Are there products they will inevitably need as a result of buying the product they’ve bought? 

Are there unpleasant things prospects will need to do (like website migration) that you can take off their plates?

The answers to both of these questions offer ripe opportunities for highly effective and profitable upselling.

6. Offer a free extra in exchange for feedback/reviews

For many companies, feedback is more valuable than revenue in the short term.

When I launched MusicLawContracts.com several years ago, I couldn’t figure out why we were getting so many refund requests. After installing a chat plugin called Olark, it became clear that our customers thought they were actually buying a contract with a record label…for $19.99.

While this example is pretty extreme, it’s not quite as amazing as a story I heard a few years ago about the Disney website.

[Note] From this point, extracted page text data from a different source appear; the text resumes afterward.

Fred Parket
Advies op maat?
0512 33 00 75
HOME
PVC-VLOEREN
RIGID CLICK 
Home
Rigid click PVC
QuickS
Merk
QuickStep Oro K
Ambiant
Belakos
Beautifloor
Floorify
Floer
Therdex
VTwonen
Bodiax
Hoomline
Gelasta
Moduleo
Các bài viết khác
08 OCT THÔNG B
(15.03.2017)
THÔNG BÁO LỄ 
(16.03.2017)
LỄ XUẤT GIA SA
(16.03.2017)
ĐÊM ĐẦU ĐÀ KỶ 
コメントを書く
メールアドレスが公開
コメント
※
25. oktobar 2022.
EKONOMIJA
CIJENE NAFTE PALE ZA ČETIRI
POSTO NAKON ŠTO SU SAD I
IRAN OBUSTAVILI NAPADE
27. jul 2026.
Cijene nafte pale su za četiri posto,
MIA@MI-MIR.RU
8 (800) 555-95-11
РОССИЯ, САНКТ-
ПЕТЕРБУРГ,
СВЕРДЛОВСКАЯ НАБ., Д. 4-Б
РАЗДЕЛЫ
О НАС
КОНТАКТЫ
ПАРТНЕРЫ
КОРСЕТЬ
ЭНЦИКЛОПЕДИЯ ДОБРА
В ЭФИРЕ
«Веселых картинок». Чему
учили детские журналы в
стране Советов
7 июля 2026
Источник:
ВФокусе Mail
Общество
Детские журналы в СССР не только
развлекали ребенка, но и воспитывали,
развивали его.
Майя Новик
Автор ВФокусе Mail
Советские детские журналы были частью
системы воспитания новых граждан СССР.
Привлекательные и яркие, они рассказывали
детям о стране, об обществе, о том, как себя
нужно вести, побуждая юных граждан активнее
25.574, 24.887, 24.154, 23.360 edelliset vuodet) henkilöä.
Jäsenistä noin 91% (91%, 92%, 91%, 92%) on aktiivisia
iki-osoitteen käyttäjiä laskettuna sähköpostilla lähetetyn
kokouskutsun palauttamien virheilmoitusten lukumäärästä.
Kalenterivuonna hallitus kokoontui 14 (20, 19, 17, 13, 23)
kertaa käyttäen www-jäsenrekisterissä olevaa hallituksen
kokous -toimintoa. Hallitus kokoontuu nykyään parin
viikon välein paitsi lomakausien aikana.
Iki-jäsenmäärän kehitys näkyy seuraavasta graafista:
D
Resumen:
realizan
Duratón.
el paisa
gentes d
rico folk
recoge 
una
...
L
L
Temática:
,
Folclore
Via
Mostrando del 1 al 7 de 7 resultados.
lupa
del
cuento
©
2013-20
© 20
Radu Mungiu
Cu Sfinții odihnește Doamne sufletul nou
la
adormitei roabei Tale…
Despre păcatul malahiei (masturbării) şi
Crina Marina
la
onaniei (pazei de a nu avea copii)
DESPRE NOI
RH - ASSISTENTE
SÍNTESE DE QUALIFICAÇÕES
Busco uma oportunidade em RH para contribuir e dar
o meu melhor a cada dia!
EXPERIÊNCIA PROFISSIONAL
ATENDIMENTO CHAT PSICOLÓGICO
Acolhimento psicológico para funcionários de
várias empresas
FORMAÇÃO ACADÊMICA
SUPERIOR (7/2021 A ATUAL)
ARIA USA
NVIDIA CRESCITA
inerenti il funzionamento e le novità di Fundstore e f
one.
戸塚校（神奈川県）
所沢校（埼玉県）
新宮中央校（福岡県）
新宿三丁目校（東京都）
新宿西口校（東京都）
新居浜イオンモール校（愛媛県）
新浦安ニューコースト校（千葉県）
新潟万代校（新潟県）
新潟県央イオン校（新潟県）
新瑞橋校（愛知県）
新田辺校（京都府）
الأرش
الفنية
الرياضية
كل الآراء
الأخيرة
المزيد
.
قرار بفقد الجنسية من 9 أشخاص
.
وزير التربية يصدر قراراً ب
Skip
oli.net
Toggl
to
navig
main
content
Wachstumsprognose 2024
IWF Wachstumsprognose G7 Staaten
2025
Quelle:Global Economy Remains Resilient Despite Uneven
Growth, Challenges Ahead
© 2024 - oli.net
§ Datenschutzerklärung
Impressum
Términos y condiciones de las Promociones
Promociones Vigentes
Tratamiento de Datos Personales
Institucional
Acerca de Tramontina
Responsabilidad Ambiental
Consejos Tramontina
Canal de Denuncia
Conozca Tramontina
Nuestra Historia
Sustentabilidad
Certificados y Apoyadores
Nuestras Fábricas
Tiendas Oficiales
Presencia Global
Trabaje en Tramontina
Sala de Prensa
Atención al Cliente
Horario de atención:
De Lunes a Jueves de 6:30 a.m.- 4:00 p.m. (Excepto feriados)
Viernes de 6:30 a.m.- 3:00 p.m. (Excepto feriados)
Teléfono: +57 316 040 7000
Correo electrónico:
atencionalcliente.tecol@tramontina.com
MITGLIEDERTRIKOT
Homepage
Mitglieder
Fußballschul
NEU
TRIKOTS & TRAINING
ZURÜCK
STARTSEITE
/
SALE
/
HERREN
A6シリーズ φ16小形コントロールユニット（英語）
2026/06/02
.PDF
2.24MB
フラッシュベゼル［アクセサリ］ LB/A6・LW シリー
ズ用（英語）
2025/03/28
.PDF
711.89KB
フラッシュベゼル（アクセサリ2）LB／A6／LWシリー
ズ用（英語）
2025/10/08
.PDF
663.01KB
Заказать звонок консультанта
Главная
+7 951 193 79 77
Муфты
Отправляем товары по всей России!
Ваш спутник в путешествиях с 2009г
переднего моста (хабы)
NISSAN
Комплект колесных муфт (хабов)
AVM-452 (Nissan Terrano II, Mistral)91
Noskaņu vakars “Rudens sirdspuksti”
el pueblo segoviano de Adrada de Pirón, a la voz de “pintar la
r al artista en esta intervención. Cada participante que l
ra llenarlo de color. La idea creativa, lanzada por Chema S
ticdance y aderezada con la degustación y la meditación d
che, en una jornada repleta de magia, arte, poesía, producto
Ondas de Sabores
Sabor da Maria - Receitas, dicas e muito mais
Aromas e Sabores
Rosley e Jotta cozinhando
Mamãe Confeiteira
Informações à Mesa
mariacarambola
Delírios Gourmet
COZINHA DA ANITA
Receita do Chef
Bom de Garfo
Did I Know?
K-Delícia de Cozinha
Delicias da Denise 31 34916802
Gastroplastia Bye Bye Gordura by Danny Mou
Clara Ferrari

The team behind Disney’s website couldn’t figure out why kids were creating long passwords with 40-plus numbers and letters. It turned out visitors misinterpreted the instruction “passwords must contain at least six characters,” thinking it meant the password needed to contain the names of at least six Disney characters.

Now I make it standard to incentivize feedback from all customers and visitors pre- and post-conversion.

Final thoughts 

The sky is absolutely the limit when it comes to post-conversion marketing. That’s because there is fundamentally no limit on the time a customer remains a customer and the exchanges you can make with them during that time.

If we pretend every customer is essential to our business, and that each customer is a potential customer for life, suddenly post-conversion marketing becomes really interesting.